:: Complete the following ::
1. Reproduce the vector derivative solution word for word, from start to finish.
2. Write out the listing again, starting with the line containing "genus: Wilsonosiphonia" and running through the end of the listing, with "collector number" changed to "field number" and nothing else altered. Give only those lines.

:: Source ::
The correct question is:
(a) Find the derivative of r(t) = (2 + t³)i + te^(−t)j + sin(6t)k.
(b) Find the unit tangent vector at the point t = 0.
Answer:
The derivative of r(t) is 3t²i + (1 - t)e^(-t)j + 6cos(6t)k
(b) The unit tangent vector is (j/2 + 3k)
Step-by-step explanation:
Given
r(t) = (2 + t³)i + te^(−t)j + sin(6t)k.
(a) To find the derivative of r(t), we differentiate r(t) with respect to t.
So, the derivative
r'(t) = 3t²i +[e^(-t) - te^(-t)]j + 6cos(6t)k
= 3t²i + (1 - t)e^(-t)j + 6cos(6t)k
(b) The unit tangent vector is obtained using the formula r'(0)/|r(0)|. r(0) is the value of r'(t) at t = 0, and |r(0)| is the modulus of r(0).

:: Record list ::

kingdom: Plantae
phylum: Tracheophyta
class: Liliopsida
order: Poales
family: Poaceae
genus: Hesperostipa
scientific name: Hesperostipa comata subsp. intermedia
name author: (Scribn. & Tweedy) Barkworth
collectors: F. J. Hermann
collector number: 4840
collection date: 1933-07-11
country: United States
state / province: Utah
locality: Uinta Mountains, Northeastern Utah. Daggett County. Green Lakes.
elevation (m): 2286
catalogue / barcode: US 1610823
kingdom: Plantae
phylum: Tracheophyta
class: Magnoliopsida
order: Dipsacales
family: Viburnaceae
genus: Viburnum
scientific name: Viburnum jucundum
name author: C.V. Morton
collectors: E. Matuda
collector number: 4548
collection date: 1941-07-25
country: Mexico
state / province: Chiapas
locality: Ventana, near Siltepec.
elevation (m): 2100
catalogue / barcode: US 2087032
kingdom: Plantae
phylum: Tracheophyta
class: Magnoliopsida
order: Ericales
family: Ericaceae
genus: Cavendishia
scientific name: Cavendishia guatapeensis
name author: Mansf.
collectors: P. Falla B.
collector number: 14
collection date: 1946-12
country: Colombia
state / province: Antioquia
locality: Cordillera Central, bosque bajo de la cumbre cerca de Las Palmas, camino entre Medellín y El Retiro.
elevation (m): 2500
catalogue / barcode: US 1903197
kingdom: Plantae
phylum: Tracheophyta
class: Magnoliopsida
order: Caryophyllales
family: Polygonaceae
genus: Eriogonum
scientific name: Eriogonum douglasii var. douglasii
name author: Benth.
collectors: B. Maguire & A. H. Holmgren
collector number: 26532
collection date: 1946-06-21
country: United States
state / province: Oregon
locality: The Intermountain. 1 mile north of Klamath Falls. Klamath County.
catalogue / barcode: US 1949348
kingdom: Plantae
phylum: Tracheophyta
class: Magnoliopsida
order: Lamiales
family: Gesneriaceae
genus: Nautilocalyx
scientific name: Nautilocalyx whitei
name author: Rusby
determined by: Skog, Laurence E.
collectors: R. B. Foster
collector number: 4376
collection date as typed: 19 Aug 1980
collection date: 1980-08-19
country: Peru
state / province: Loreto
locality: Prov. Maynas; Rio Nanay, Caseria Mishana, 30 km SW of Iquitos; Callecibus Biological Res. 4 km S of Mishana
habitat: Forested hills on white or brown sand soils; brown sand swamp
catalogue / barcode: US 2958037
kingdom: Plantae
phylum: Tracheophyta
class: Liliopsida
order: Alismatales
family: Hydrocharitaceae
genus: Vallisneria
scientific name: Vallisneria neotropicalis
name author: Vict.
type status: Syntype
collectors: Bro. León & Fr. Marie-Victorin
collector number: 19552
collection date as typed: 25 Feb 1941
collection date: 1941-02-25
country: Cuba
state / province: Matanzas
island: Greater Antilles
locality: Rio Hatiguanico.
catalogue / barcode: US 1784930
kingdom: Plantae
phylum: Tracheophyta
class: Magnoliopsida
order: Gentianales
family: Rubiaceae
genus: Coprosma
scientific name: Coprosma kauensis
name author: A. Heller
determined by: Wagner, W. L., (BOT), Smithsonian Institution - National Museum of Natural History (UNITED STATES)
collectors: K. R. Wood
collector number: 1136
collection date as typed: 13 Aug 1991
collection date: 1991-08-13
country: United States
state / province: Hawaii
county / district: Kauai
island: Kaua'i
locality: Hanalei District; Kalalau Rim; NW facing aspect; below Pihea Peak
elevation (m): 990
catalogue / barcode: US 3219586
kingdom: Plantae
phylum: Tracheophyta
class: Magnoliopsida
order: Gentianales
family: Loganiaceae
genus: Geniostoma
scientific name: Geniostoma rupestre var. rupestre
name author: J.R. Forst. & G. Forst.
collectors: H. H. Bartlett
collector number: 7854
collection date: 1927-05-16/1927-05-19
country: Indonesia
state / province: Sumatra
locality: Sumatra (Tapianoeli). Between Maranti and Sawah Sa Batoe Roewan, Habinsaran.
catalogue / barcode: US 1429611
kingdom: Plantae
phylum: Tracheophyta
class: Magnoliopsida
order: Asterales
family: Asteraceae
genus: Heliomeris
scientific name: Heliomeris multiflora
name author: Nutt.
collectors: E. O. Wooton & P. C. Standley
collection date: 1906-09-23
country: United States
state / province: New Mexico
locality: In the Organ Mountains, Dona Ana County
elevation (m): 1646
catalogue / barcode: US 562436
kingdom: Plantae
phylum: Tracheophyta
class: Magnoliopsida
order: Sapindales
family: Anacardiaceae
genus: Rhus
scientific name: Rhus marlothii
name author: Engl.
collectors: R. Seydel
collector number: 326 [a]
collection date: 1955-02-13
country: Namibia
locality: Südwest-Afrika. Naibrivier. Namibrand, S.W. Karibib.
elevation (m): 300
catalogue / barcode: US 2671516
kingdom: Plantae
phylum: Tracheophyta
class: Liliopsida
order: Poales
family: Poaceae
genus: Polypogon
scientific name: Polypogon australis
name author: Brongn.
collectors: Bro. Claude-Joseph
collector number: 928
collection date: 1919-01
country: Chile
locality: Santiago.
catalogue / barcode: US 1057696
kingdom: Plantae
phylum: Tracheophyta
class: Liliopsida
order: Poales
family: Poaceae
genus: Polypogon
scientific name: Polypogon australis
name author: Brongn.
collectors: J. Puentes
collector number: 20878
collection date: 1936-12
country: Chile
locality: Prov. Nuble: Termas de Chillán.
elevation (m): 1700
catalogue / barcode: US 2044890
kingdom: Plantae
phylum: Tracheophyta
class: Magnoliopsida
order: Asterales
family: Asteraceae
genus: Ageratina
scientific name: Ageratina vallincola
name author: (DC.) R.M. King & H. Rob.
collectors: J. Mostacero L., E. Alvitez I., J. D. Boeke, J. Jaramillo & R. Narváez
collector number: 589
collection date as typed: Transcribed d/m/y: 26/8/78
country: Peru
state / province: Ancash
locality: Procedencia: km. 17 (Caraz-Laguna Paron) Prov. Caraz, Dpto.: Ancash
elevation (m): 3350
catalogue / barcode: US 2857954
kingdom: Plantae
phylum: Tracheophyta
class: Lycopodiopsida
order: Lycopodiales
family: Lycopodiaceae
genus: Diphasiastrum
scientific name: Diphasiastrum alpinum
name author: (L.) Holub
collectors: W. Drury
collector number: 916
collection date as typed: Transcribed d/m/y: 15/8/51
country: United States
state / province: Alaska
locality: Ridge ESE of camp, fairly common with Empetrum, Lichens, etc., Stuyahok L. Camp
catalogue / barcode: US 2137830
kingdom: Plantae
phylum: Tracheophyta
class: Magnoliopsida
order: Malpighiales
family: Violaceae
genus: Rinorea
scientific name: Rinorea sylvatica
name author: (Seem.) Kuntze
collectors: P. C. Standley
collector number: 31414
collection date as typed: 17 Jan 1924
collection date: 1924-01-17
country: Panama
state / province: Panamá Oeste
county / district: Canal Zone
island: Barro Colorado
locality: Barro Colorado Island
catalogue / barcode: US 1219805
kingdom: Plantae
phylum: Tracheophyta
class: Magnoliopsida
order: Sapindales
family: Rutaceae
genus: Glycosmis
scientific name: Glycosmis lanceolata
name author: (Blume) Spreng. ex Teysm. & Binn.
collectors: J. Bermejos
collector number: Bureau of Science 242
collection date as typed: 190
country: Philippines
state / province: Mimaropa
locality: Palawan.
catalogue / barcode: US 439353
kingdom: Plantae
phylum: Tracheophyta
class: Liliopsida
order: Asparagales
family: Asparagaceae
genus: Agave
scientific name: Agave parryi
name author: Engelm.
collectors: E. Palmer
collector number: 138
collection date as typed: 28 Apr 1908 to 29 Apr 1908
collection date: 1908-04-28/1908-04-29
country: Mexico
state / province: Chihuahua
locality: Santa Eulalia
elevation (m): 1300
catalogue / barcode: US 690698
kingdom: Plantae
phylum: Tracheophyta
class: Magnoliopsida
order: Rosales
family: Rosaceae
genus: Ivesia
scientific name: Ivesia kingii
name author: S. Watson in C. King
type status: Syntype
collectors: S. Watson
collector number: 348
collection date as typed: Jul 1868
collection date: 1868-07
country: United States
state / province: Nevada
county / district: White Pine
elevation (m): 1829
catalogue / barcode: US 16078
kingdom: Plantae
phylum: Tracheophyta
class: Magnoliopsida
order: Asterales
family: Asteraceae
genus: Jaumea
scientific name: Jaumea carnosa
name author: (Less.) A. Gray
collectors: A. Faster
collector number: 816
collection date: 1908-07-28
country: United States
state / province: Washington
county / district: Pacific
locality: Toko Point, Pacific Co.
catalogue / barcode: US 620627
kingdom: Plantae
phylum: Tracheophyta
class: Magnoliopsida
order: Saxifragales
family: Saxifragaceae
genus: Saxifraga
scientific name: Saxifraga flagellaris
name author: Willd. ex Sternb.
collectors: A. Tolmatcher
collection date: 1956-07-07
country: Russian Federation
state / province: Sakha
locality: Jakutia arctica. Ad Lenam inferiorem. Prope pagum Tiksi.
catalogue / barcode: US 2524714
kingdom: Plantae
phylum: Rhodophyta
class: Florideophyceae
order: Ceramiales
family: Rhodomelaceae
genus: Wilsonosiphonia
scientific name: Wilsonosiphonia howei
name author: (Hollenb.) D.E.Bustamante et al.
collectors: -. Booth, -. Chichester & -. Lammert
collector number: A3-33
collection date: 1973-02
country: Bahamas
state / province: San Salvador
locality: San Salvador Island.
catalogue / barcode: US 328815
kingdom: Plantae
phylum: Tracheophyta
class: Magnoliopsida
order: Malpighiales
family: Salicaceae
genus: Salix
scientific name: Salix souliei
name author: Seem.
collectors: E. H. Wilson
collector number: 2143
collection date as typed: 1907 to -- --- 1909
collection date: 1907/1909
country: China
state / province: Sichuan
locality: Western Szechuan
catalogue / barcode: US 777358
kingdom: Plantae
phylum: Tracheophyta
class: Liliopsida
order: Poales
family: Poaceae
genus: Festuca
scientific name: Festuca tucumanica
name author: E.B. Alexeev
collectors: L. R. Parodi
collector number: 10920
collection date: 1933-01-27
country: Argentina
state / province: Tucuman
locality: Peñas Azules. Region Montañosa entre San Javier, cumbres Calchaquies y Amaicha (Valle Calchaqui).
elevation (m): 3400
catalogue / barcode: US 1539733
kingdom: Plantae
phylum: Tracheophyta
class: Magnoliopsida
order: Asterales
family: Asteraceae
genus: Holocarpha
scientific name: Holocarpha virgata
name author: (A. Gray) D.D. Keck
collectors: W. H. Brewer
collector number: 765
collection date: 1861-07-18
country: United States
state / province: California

:: Worked solutions ::
1.
The correct question is:
(a) Find the derivative of r(t) = (2 + t³)i + te^(−t)j + sin(6t)k.
(b) Find the unit tangent vector at the point t = 0.
Answer:
The derivative of r(t) is 3t²i + (1 - t)e^(-t)j + 6cos(6t)k
(b) The unit tangent vector is (j/2 + 3k)
Step-by-step explanation:
Given
r(t) = (2 + t³)i + te^(−t)j + sin(6t)k.
(a) To find the derivative of r(t), we differentiate r(t) with respect to t.
So, the derivative
r'(t) = 3t²i +[e^(-t) - te^(-t)]j + 6cos(6t)k
= 3t²i + (1 - t)e^(-t)j + 6cos(6t)k
(b) The unit tangent vector is obtained using the formula r'(0)/|r(0)|. r(0) is the value of r'(t) at t = 0, and |r(0)| is the modulus of r(0).

2.
genus: Wilsonosiphonia
scientific name: Wilsonosiphonia howei
name author: (Hollenb.) D.E.Bustamante et al.
collectors: -. Booth, -. Chichester & -. Lammert
field number: A3-33
collection date: 1973-02
country: Bahamas
state / province: San Salvador
locality: San Salvador Island.
catalogue / barcode: US 328815
kingdom: Plantae
phylum: Tracheophyta
class: Magnoliopsida
order: Malpighiales
family: Salicaceae
genus: Salix
scientific name: Salix souliei
name author: Seem.
collectors: E. H. Wilson
field number: 2143
collection date as typed: 1907 to -- --- 1909
collection date: 1907/1909
country: China
state / province: Sichuan
locality: Western Szechuan
catalogue / barcode: US 777358
kingdom: Plantae
phylum: Tracheophyta
class: Liliopsida
order: Poales
family: Poaceae
genus: Festuca
scientific name: Festuca tucumanica
name author: E.B. Alexeev
collectors: L. R. Parodi
field number: 10920
collection date: 1933-01-27
country: Argentina
state / province: Tucuman
locality: Peñas Azules. Region Montañosa entre San Javier, cumbres Calchaquies y Amaicha (Valle Calchaqui).
elevation (m): 3400
catalogue / barcode: US 1539733
kingdom: Plantae
phylum: Tracheophyta
class: Magnoliopsida
order: Asterales
family: Asteraceae
genus: Holocarpha
scientific name: Holocarpha virgata
name author: (A. Gray) D.D. Keck
collectors: W. H. Brewer
field number: 765
collection date: 1861-07-18
country: United States
state / province: California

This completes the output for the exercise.